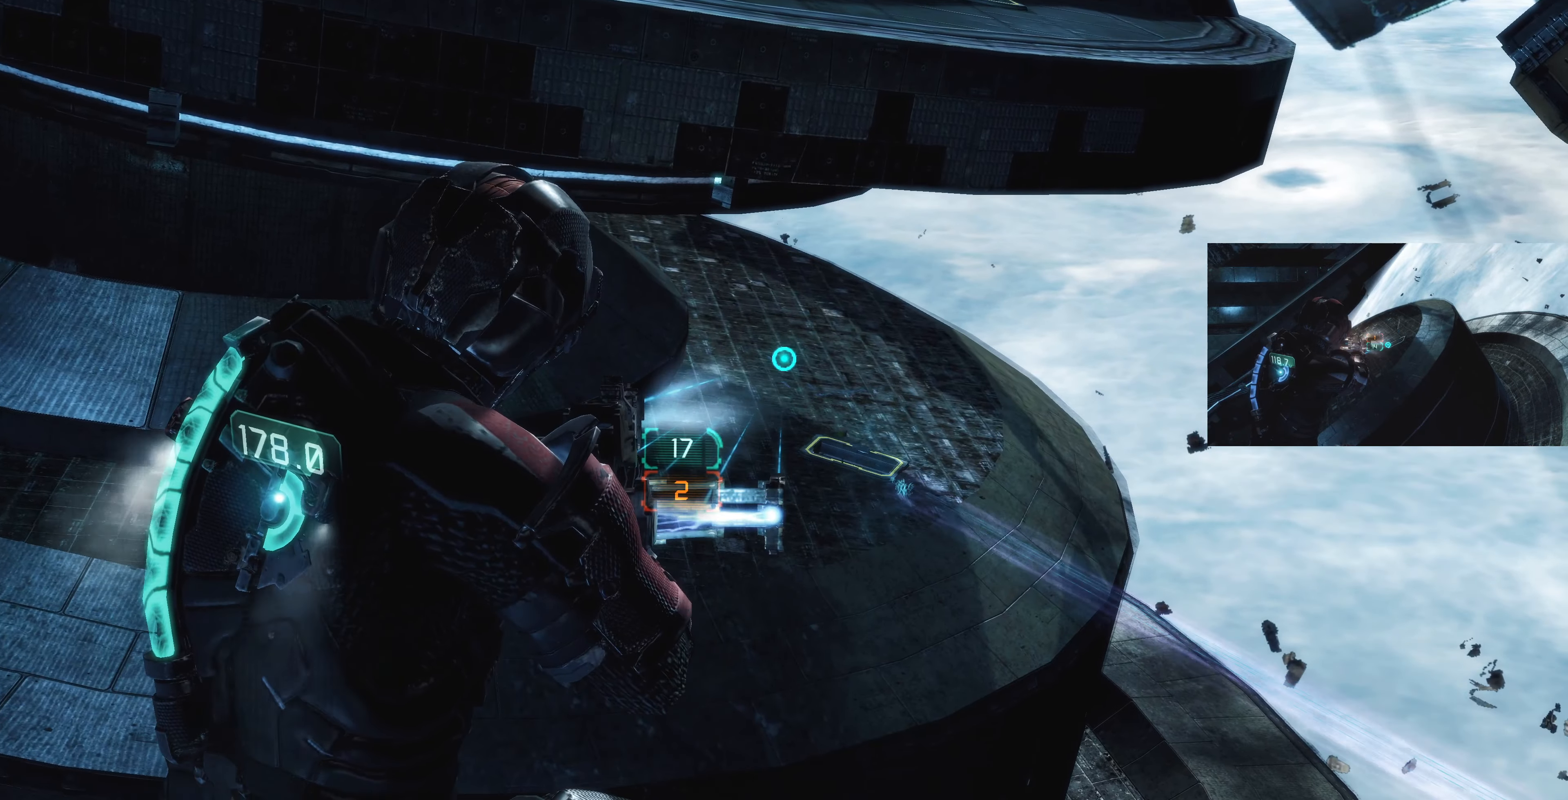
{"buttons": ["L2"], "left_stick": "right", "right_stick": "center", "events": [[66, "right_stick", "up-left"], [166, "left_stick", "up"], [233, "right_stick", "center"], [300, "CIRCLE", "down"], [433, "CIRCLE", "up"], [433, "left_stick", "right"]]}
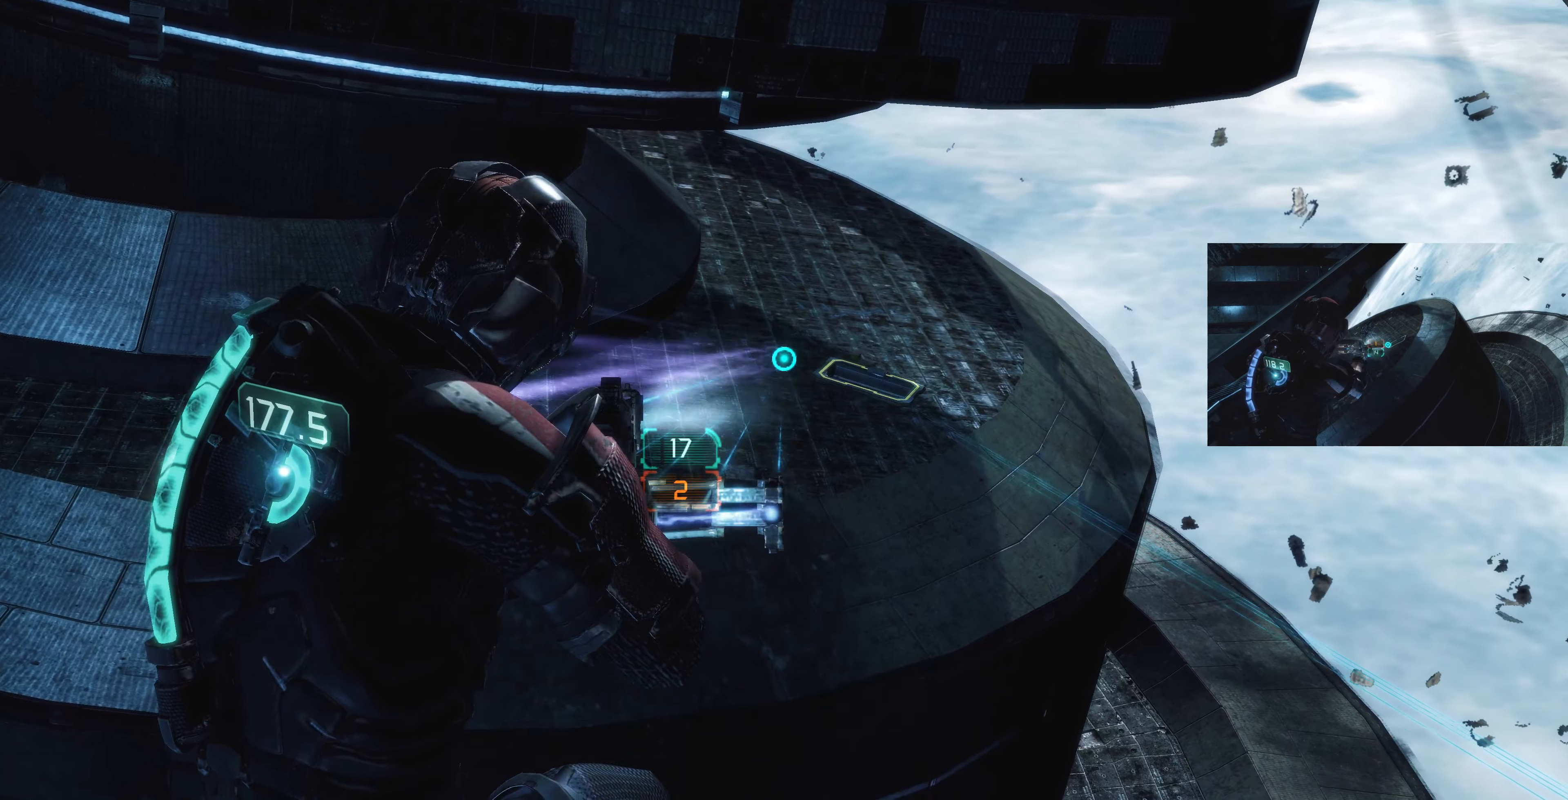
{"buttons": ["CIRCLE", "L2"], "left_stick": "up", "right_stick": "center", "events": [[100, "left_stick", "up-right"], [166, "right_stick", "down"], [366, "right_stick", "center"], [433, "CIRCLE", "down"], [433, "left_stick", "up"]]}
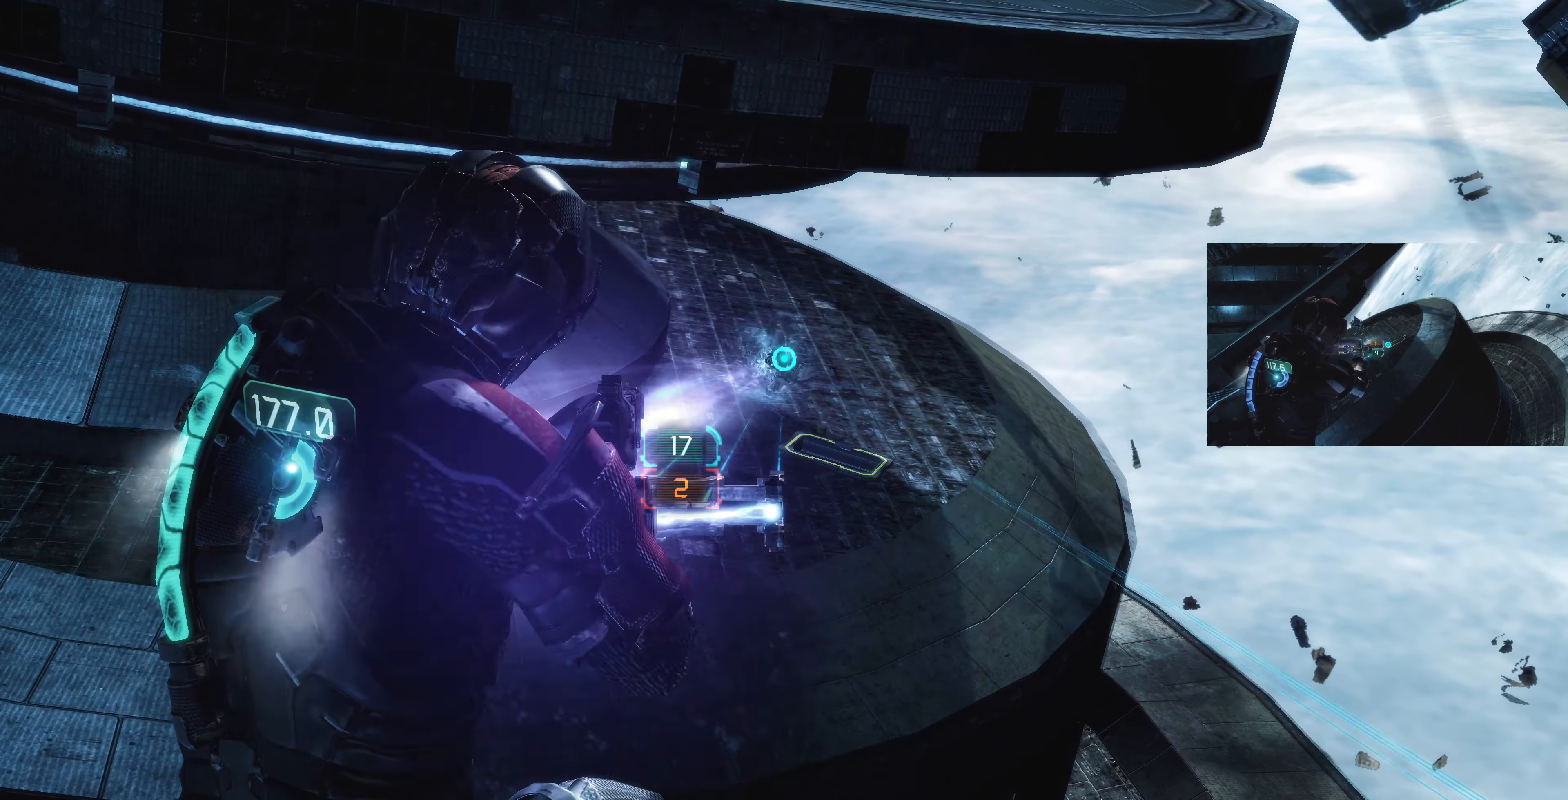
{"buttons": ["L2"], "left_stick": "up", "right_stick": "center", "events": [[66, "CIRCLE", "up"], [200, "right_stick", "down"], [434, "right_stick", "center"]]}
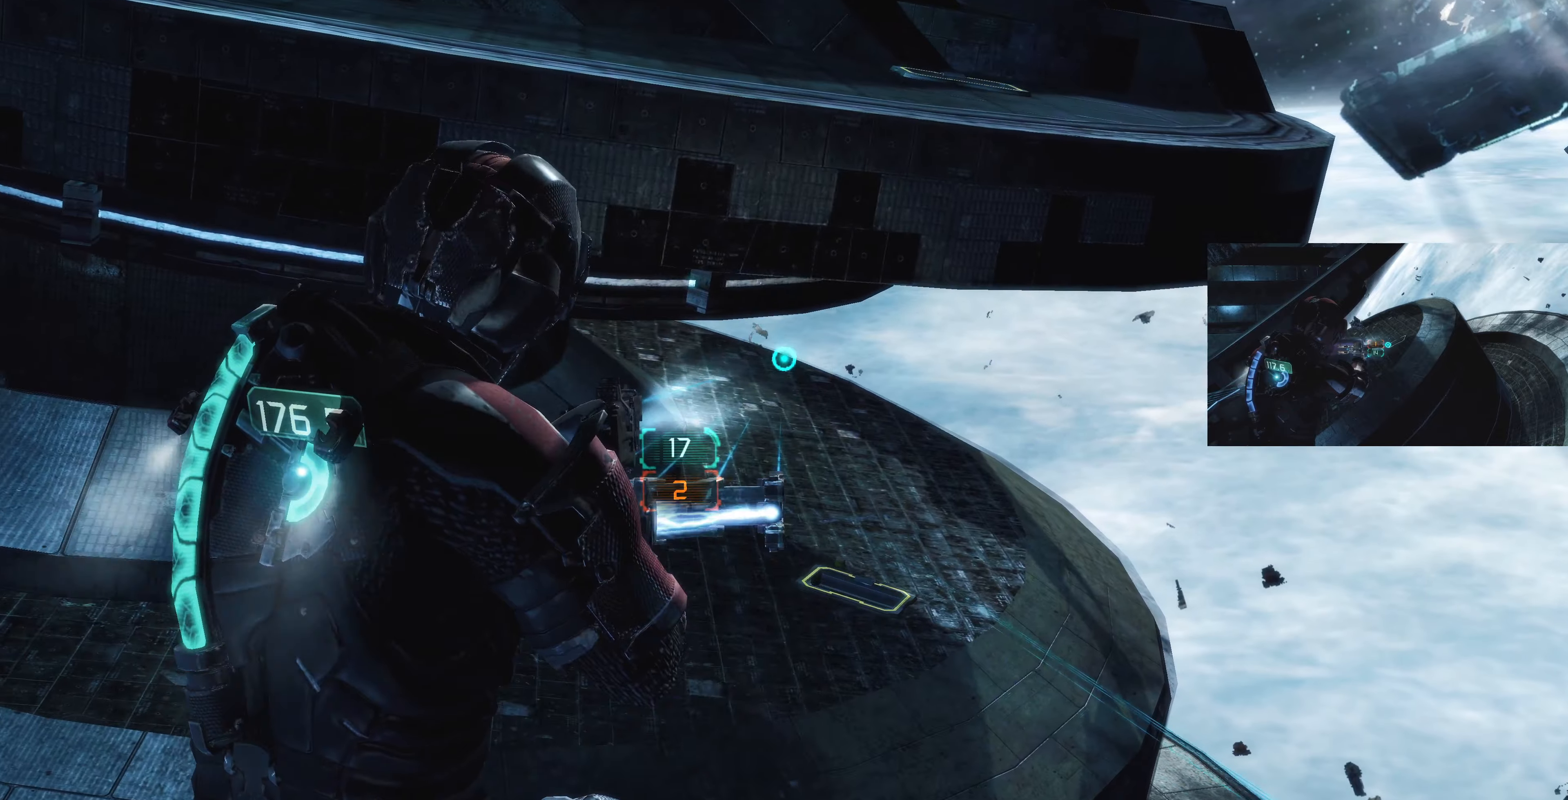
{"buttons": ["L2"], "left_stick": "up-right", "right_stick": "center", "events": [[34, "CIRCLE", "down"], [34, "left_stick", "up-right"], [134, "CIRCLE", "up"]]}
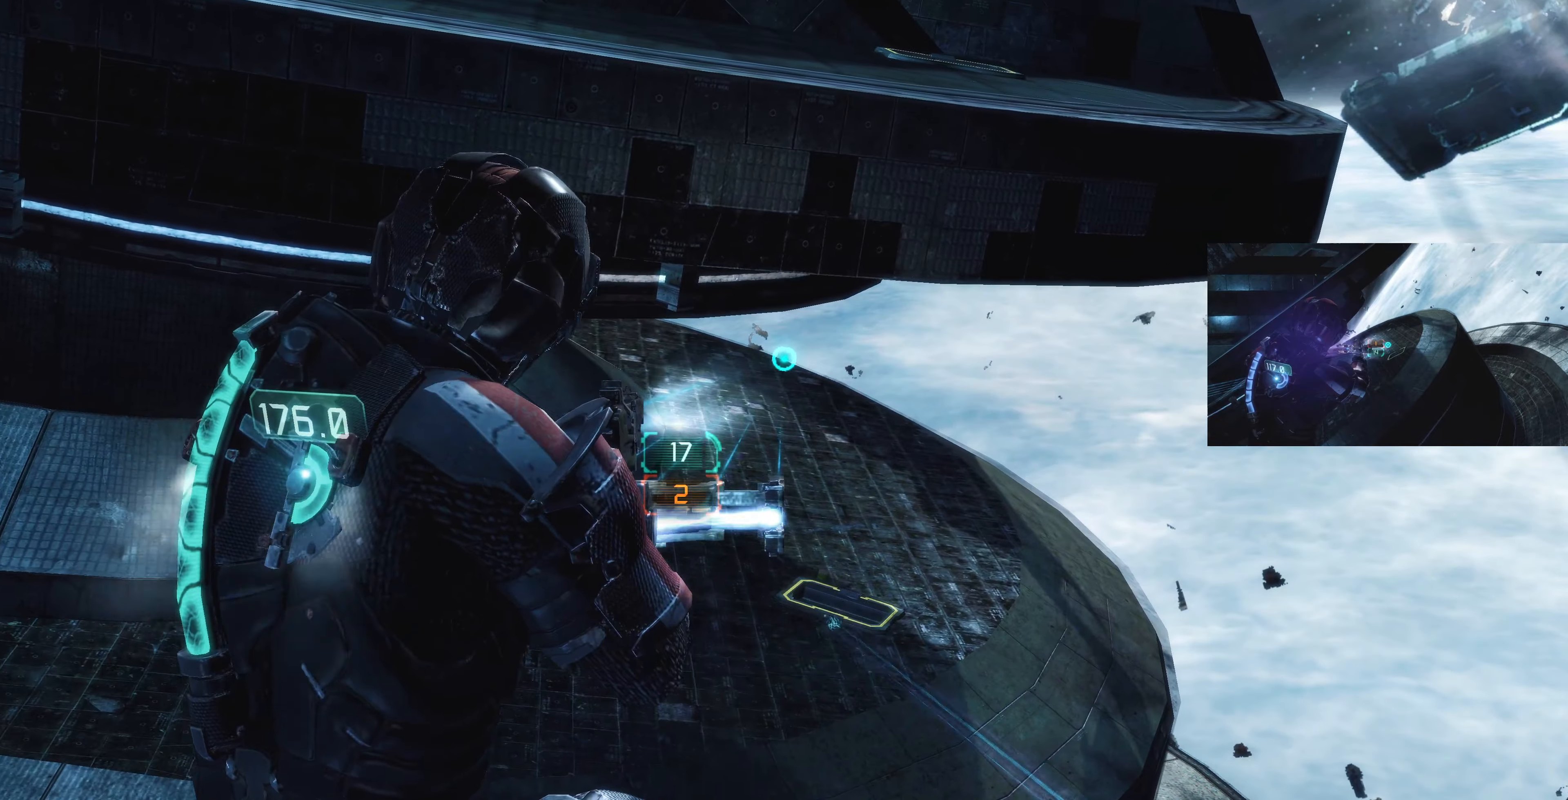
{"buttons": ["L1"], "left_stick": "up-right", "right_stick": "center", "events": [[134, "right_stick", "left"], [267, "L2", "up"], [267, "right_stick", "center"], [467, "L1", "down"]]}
....
TASK BRIEF
Could you set down the material above word for word while dropping its pictures?

ANSWER TO THE PROBLEM
{"buttons": ["L2"], "left_stick": "right", "right_stick": "center", "events": [[66, "right_stick", "up-left"], [166, "left_stick", "up"], [233, "right_stick", "center"], [300, "CIRCLE", "down"], [433, "CIRCLE", "up"], [433, "left_stick", "right"]]}
{"buttons": ["CIRCLE", "L2"], "left_stick": "up", "right_stick": "center", "events": [[100, "left_stick", "up-right"], [166, "right_stick", "down"], [366, "right_stick", "center"], [433, "CIRCLE", "down"], [433, "left_stick", "up"]]}
{"buttons": ["L2"], "left_stick": "up", "right_stick": "center", "events": [[66, "CIRCLE", "up"], [200, "right_stick", "down"], [434, "right_stick", "center"]]}
{"buttons": ["L2"], "left_stick": "up-right", "right_stick": "center", "events": [[34, "CIRCLE", "down"], [34, "left_stick", "up-right"], [134, "CIRCLE", "up"]]}
{"buttons": ["L1"], "left_stick": "up-right", "right_stick": "center", "events": [[134, "right_stick", "left"], [267, "L2", "up"], [267, "right_stick", "center"], [467, "L1", "down"]]}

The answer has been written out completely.